Flamophone est fondé à la
toute fin des années soixante par Claude Puterflam, chanteur du SystèmeCrapoutchik, une formation pop exemplaire qui n’obtint malheureusement jamais
le succès mérité. Maison modeste mais sincère, le principal fait d’arme de
Flamophone réside dans la création d’une ambitieuse hybridation de la variété
française et de la pop anglo-saxonne. Par cela, j’entends une musique
francophone – forcément – et possiblement grand public, traduisant à sa manière
l’univers psychédélique ou progressif de nos voisins d’Outre-Manche (au-delà du
style vestimentaire, là où bloquait la plupart des idoles franchouillardes des
seventies). Dans un monde juste, ses
productions soignées et au goût sûr auraient dû servir de mètre étalon dans le
paysage musical hexagonal… Bien entendu, son catalogue n’est pas exempt de
quelques belles branquignoleries, les 45 tours solo de Claude Puterflam en tête
(mais également Confidence Pour Confidence de Jean
Schultheis !). Celles-ci permirent, sans doute, de faire perdurer la société
durant les années de vache maigre. Chez Flamophone, se croisent des têtes bien
connues dans le monde des requins de studios (dans le sens noble du
terme) : Bernard Ilous donc, mais également Jean-Pierre Alercen, Bernard
Lubat, Christian Padovan… Pour ne citer que quelques noms qui concernent
l’objet de ce papier. Pas des manches, en somme.
En 1974 donc, Bernard Ilous offre
un exemple brillant des merveilles qui pouvaient aboutir du travail de Flamophone.
Si le songwriting évoque à certains moments Michel Polnareff (Chanson
chagrin) ou Michel Berger (Les yeux ouverts), la première
qualité de l’album réside dans sa force introspective. Bernard Ilous nous fait
pénétrer dans son univers embrumé, parfois inquiétant mais jamais pour
longtemps. Sa pop douce et aérienne (voire gentiment cosmique, sans être
pompeuse) plonge l’auditeur attentif dans un étrange sentiment de sérénité, de
torpeur presque. La seconde qualité du disque se trouve dans les arrangements
audacieux, presque « expérimentaux » par moments (toutes proportions
gardées). Ce travail d’orfèvre s’illustre en particulier sur l’instrumental du
disque (Rondeau). Il n’obtint qu’un succès commercial très limité
et n’a, à ce jour, contrairement à l’album avec Decuyper, jamais connu de
réédition. Bernard Ilous publia également une poignée de 45 tours durant la
première moitié des années soixante-dix, mais je ne les connais pas.
5 commentaires:
Oui, une réédition serait bienvenue, accompagnée du 2nd album resté inédit !

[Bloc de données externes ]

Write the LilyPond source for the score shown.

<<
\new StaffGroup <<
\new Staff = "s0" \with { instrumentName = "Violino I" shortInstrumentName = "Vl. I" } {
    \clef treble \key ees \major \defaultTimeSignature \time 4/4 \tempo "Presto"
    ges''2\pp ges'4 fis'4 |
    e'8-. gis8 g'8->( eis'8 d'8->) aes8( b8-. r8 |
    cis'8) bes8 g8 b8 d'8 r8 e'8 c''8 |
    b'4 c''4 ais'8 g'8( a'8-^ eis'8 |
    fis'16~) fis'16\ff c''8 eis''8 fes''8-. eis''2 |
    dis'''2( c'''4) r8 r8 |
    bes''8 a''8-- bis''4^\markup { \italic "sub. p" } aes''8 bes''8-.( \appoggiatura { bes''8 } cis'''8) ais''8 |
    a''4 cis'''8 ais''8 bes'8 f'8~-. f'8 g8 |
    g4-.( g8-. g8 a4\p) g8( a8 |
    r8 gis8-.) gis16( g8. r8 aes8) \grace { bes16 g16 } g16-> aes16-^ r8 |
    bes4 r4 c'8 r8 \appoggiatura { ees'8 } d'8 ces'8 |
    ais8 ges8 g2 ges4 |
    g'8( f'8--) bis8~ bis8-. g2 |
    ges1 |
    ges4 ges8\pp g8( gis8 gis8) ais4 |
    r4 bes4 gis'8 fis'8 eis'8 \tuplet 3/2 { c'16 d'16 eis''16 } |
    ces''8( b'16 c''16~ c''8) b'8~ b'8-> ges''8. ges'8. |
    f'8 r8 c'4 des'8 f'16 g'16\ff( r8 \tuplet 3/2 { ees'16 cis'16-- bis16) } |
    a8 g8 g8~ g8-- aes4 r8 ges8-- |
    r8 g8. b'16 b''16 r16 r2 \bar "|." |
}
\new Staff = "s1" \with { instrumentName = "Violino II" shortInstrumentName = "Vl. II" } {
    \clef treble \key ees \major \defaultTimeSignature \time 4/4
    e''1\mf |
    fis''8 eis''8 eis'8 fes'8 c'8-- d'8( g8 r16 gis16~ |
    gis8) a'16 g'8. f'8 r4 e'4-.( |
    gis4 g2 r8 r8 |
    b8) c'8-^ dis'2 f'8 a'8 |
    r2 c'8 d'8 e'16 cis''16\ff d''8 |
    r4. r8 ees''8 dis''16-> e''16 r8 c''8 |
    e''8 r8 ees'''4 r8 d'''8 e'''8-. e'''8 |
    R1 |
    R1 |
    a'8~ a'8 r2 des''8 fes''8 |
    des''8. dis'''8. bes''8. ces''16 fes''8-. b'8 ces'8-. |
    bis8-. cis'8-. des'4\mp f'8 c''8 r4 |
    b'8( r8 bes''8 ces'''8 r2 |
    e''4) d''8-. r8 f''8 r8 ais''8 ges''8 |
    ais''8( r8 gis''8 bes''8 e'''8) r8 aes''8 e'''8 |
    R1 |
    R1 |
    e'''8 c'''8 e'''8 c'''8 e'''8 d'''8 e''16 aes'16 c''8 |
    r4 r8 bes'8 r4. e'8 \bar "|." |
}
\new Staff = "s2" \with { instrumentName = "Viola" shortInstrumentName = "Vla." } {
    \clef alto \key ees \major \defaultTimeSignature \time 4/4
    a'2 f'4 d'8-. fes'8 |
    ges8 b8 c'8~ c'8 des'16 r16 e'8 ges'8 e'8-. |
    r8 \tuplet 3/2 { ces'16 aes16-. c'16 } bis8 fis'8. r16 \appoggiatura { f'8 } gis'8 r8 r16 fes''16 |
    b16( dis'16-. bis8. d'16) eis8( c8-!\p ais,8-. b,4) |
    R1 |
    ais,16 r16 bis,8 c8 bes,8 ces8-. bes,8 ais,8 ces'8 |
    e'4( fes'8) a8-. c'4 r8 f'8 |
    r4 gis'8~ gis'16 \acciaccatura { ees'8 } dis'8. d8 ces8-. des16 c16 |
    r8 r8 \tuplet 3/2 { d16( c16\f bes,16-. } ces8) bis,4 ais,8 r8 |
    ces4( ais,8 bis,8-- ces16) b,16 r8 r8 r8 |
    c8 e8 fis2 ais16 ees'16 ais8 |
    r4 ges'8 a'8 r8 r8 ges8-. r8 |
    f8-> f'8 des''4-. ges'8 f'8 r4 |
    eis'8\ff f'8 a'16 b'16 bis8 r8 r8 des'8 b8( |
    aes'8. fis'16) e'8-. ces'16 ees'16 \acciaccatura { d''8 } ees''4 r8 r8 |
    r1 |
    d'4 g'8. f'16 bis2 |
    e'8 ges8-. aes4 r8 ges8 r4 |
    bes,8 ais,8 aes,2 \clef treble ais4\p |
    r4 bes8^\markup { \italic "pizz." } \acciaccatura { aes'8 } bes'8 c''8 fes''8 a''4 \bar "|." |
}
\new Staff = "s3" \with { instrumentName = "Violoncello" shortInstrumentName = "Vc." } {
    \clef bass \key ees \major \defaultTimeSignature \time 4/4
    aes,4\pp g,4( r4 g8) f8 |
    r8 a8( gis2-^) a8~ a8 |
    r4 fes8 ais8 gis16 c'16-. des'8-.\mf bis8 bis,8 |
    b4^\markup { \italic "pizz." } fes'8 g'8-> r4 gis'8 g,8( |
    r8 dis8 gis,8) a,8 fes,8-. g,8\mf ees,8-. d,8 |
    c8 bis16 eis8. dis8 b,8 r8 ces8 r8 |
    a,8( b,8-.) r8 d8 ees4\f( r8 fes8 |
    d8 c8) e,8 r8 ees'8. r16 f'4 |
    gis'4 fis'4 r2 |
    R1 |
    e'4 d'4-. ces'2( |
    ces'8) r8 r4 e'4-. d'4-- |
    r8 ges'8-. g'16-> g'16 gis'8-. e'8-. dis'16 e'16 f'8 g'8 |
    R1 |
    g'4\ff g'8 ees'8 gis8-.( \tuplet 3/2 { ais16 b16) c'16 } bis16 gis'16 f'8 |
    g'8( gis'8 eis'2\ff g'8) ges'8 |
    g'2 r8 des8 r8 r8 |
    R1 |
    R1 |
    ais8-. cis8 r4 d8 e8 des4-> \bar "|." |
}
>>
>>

Je ne suis pas le seul à attendre une réédition, on dirait... J'ai contacté des maisons de rééditions reconnues, mais elles ne réussissent pas à avoir les droits. Et maintenant que j'entends parler d'un inédit, c'est deux fois plus d'attentes!
C’est le musicien Julien Gasc, en visite à Montréal l’an dernier pour donner un concert, qui m’avait fait découvrir ce disque superbe! Il me l’avait d’ailleurs suggéré alors que je lui faisais découvrir le dernier album de la discographie du groupe québécois Harmonium, intitulé l’Heptade. Vrai qu’à plusieurs égards, il y a des élans qui se ressemblent entre les deux disques, même si l’Heptade baigne dans une ambiance plus progressive et grandiloquente (c’est le moins qu’on puisse dire de cette véritable « fresque »). À découvrir si ce n’est pas fait déjà.
Très bel album découvert en 78, rempli de douceur et de rêve... dommage que l'on ne puisse plus se le procurer.
Un merveilleux album qui a bercé ma jeunesse, mes sœurs l'écoutait en boucle, c'est un des meilleurs albums Français des 70'S à ranger à coté de Mélody Nelson, du meilleur de Julien Clerc, Polnareff ou Michel Berger. A chaque fois que je l'écoute je plane et il à présent disponible en streaming. La question à laquelle je ne trouve pas de réponse, qu'est devenu Bernard Ilous? Encore vivant? Il mérite une vrai réhabilitation tant cette album est unique et d'une incroyable richesse.